Individuals and groups in Morpeth have been rewarded for their hard work and services to the community at an evening ceremony.
Morpeth Town Council presented the Civic Awards during its Annual Assembly last week to recognise their contribution.
Mayor Andrew Tebbutt handed out the honours at Morpeth Town Hall and Deputy Mayor Ron Forster read out the nomination information for the four winners, which included the following:
Jacky Beesley: ‘Jacky joined the Morpeth Chamber of Trade a few years ago and was deputy vice chair and vice chair before being elected chair in April 2016.
‘Although she has stood down as chair, she will continue to be an active member of the organisation.

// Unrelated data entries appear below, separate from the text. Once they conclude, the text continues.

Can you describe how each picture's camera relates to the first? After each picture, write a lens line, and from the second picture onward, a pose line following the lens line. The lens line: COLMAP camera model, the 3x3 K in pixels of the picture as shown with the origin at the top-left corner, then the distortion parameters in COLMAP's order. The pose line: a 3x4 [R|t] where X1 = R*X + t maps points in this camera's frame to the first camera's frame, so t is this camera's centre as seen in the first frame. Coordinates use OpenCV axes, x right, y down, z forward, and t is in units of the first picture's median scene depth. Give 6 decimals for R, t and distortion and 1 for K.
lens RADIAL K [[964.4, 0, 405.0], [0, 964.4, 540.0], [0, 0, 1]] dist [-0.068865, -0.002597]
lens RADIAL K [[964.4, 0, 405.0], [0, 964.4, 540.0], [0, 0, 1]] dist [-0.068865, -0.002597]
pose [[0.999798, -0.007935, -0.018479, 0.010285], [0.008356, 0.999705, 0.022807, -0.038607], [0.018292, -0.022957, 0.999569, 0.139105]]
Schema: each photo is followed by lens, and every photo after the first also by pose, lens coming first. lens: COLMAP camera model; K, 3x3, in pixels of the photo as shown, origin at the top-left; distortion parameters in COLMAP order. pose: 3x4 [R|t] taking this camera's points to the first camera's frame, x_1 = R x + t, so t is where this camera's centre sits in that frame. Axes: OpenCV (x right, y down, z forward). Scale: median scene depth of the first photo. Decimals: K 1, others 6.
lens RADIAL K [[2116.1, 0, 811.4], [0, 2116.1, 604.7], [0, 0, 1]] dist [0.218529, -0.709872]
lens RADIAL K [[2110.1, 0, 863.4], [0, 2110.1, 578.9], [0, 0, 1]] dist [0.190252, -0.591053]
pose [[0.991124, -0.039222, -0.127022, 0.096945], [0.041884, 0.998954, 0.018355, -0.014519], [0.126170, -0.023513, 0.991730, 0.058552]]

‘She oversaw the chamber website’s relaunch, modernised its finances and brought new faces onto the committee, as well as helping to reform its partnership arrangements and refresh the long-standing Morpeth Fair Day.
‘Most recently, Jacky played a key part in enabling effective partnership working when a town-wide coalition was formed to oppose proposals for the County Hall site.’
Morpeth Lions Club: ‘Its work following the major town flood in 2008 partly led to the club being nominated for, and being awarded, the Queen’s Award for Voluntary Service.
‘Each year the club, which currently has 30 members, organises a series of events and collections in order to generate funds that enables the club to make donations to help charities, individuals and organisations and run activities in aid of elderly and disabled residents (Meet the Lions) and disadvantaged children (Christmas toys and gifts).
‘In addition, members regularly help other charities with their street collections.’
Lilian Nelson: ‘She and husband Gerry were among those who were flooded in 2008, but they were active in the post-flood relief work and Lilian became a member of the Red Cross to support others in need of help.
‘She is the chair of the Morpeth and Wansbeck Link of Chernobyl Children’s Lifeline that aids children effected by the radioactive fallout.
‘As well as helping to organise the visits of 10 children to Morpeth over the past few years, she was enthusiastic in seeking the involvement of local people and businesses in the area.’
Wansbeck Valley Food Bank: ‘This was established just a few years ago, but has rapidly become an essential part of Morpeth’s infrastructure, supporting an ever increasing number of people who need help to obtain basic food supplies.
‘Initially operating just one day a week, they now operate five days a week and in 2016 dispensed food valued at £62,000. From small beginnings it is now a big operation, which in itself demands administrative and management skills that are all done voluntarily.
‘The food bank owes a great deal to Sean and Linda Fugill, in particular, for their extensive efforts.’